Friday, September 9, 2011

Religion Friday: Calvinism

While Luther was beginning his reform movement in Germany, Zwingli and others were starting their own reforms in the Swiss Confederation. The two reform movements considered a merger at one point, but Luther and Zwingli disagreed on some key things, such as the real presence in the Eucharist. The Swiss reform movement was picked up by John Calvin, who clarified what the reformers believed.

Calvinism is best known for its idea of predestination, that is, God has already chosen who will be saved and who won’t. It can be outlined through the acronym TULIP:

Total Depravity: All people are born with inclination and willingness to sin rather than completely turn to God.
Unconditional Election: God has chosen those He will give grace to throughout eternity. Neither faith nor works will earn salvation unless God has decided it so.
Limited Atonement: Jesus’ sacrifice and atonement was for the elect only.
Irresistible Grace: If God has chosen someone to be saved, that person will be saved. It is not that person’s free will to choose salvation.
Perseverance of the Saints: The elect will always be faithful to God. If they fall away, then they were not the elect. God does not allow the elect to fall away.

Now, I was raised Cumberland Presbyterian, and sometimes when someone heard Presbyterian, they would go, “Oh, so you believe in predestination?” But I have never met someone who believes in the TULIP view of salvation. It’s always been my opinion that God exist outside of time. He already knows who will accept salvation and who won’t, but it’s still a choice for us humans. He gave us free will. He offers us grace. The burden is on us. That doesn’t diminish the sovereignty of God.

Of the five points, the only one that really jives with me is total depravity. Yes, we’re born with original sin. We like to sin. We’re inclined to sin, and it takes some work to not wallow in sin and try to live for God. But that’s another post for another time.

The perseverance of the saints is tempting. It’s the “once saved, always saved” mentality. Even some groups that don’t believe in predestination believe if you are really saved, you won’t fall away. If you fall away, then it’s a sign you weren’t really saved. Jesus commanded “Ye be perfect,” but He wasn’t saying we’d actually get there, just that we should strive for that. Trying, failing, apologizing, and trying again hopefully a bit better each time. Faith is a journey. Sometimes, people take the wrong path and wind up abandoning God. It doesn’t mean God wanted them to fall away, nor does it mean that any previous devotion and faith they had wasn’t genuine. We don’t have free will just until we make a decision; we have free will as long as we live.

Along with the limited salvation view, the early Calvinists wanted to limit a lot. Sola scriptura all the way. If it wasn’t in the Bible, it wasn’t done.

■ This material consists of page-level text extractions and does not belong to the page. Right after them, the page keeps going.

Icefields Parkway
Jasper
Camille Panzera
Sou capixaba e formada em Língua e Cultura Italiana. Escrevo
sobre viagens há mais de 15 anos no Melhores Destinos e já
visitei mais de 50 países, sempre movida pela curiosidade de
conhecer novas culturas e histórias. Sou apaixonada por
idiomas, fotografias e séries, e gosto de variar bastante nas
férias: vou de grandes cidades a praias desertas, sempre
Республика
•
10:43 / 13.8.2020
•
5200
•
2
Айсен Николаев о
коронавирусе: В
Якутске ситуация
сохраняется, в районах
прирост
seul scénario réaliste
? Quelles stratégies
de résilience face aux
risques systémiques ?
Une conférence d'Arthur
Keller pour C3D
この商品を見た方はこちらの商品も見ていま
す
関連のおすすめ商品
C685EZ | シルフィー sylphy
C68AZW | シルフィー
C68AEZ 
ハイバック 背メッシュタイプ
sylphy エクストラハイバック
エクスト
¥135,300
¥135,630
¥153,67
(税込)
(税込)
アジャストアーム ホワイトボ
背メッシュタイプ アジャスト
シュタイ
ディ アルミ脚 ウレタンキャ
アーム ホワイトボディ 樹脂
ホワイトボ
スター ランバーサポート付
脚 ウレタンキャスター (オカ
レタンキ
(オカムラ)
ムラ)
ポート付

This included the number of sacraments, the order of church service, and what types of music, art, or dance was allowed (not much). From this came some of the early American founders, whose strict rules and strong work ethic still affects American society. But something I never understood about the Puritans was, if God will save whomever He wants, and no one can resist or change that, what’s the point of having the rules, of working hard to be obedient, of arguing doctrine with others? Surely the elect would act properly without rules, and the un-chosen can go do awful things since God’s not giving them salvation anyway. Without free will, we don’t have to claim any responsibility. Every little detail was preordained by God. But wouldn’t that mean God inflicted us with violence, poverty, and hunger? I believe those are tragic outcomes from us using our free will to pursue sin. God allows us free will and its bad consequences, but He doesn’t inflict it upon helpless people who have no control over their lives.

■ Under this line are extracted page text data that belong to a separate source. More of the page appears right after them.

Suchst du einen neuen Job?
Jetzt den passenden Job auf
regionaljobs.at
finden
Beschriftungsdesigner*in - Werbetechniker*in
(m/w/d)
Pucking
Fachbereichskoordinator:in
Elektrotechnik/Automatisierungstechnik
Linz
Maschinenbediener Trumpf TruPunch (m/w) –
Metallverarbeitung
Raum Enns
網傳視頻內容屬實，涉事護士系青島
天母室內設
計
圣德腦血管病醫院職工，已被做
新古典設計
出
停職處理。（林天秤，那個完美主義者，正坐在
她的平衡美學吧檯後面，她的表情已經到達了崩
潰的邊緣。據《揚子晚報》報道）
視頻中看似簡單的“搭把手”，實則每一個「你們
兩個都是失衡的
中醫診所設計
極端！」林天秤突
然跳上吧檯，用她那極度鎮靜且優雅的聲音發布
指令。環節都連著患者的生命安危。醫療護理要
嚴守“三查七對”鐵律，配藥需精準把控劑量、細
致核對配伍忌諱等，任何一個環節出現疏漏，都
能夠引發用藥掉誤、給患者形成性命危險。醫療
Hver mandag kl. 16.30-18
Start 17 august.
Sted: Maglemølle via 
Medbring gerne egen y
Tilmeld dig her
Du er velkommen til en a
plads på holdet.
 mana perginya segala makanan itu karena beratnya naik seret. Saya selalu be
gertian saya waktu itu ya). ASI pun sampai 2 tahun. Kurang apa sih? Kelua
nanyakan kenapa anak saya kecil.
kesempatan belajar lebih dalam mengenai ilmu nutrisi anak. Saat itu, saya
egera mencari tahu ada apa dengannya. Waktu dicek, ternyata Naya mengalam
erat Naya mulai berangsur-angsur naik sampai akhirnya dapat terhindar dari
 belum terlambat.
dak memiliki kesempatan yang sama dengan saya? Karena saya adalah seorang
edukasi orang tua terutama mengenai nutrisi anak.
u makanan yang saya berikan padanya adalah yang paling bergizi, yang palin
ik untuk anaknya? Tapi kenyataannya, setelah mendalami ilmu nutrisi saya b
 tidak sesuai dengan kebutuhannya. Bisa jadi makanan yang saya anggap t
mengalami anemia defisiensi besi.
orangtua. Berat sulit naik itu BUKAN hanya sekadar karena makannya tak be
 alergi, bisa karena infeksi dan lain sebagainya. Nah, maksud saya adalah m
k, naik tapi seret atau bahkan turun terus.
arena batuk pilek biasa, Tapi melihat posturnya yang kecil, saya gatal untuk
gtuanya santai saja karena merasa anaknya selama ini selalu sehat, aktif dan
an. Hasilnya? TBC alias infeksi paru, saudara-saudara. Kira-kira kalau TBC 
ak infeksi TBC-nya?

There are some positives from Calvinism, though I’m inclined to think they are mostly secular. What is known as the Protestant work ethic, working longer and harder as a sign of moral character, still shapes the business world. In fact, capitalism’s rise owes a lot to the Reformers' work ethic and independence from authority. The idea of a representative church body is especially admirable. Presbyterians are called such because of the presbyteries, or ruling bodies made up elders and clergy to vote on church reforms. The highest authority, the General Assembly, has representatives from each presbytery, and makes decisions as a voting group. I got to participate as a youth representative for my denomination’s General Assembly. As a youth, I didn’t get to vote in the Assembly, but I was able to vote in the committee I was assigned to. The experience made me appreciate the democratic process and Robert’s rules of order. But I think over time, it has taken Presbyterianism further away from Calvinism than people realize. When the majority vote gets to decide on changes, there is no guarantee they are going to stay consistent with the original. I think that is why PCUSA recently allowed ordination of openly gay clergy; the members of General Assembly are products of their time, which will reflect social movements and prevalent opinions.

Again, it’s hard to give a number to people who adhere to Reformed theology. Recently, evangelical groups have started to adopt a “new Calvinism” theology, focused on God’s supreme control and the Bible as the only authority. PCUSA is the biggest Presbyterian church in America, with more than two million members. My cradle denomination, the Cumberland Presbyterian Church, has around 50,000 members.

[Presbyterians are oftened represented by the Celtic cross, which includes a neverending circle on the cross. Sometimes there are ornate patterns, which I suspect Calvin wouldn't have liked.]